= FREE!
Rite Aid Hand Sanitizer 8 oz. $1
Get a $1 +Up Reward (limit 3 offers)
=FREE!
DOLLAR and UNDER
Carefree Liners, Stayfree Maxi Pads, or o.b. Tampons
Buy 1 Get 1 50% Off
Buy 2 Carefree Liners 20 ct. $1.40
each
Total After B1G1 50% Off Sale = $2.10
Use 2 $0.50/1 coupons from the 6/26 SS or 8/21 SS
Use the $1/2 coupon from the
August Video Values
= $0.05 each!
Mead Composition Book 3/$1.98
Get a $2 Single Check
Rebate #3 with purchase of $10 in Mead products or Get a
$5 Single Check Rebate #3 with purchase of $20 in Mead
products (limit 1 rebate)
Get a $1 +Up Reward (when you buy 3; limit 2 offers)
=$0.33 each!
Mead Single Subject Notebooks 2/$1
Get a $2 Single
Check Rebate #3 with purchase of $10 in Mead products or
+ + + + + + +
Try it: Write out, word for word, the lines from the one containing "Rite Aid Hand Sanitizer 8 oz. $1" through the end of the records, with no other lines.

Answer to this problem:
Rite Aid Hand Sanitizer 8 oz. $1
Get a $1 +Up Reward (limit 3 offers)
=FREE!
DOLLAR and UNDER
Carefree Liners, Stayfree Maxi Pads, or o.b. Tampons
Buy 1 Get 1 50% Off
Buy 2 Carefree Liners 20 ct. $1.40
each
Total After B1G1 50% Off Sale = $2.10
Use 2 $0.50/1 coupons from the 6/26 SS or 8/21 SS
Use the $1/2 coupon from the
August Video Values
= $0.05 each!
Mead Composition Book 3/$1.98
Get a $2 Single Check
Rebate #3 with purchase of $10 in Mead products or Get a
$5 Single Check Rebate #3 with purchase of $20 in Mead
products (limit 1 rebate)
Get a $1 +Up Reward (when you buy 3; limit 2 offers)
=$0.33 each!
Mead Single Subject Notebooks 2/$1
Get a $2 Single
Check Rebate #3 with purchase of $10 in Mead products or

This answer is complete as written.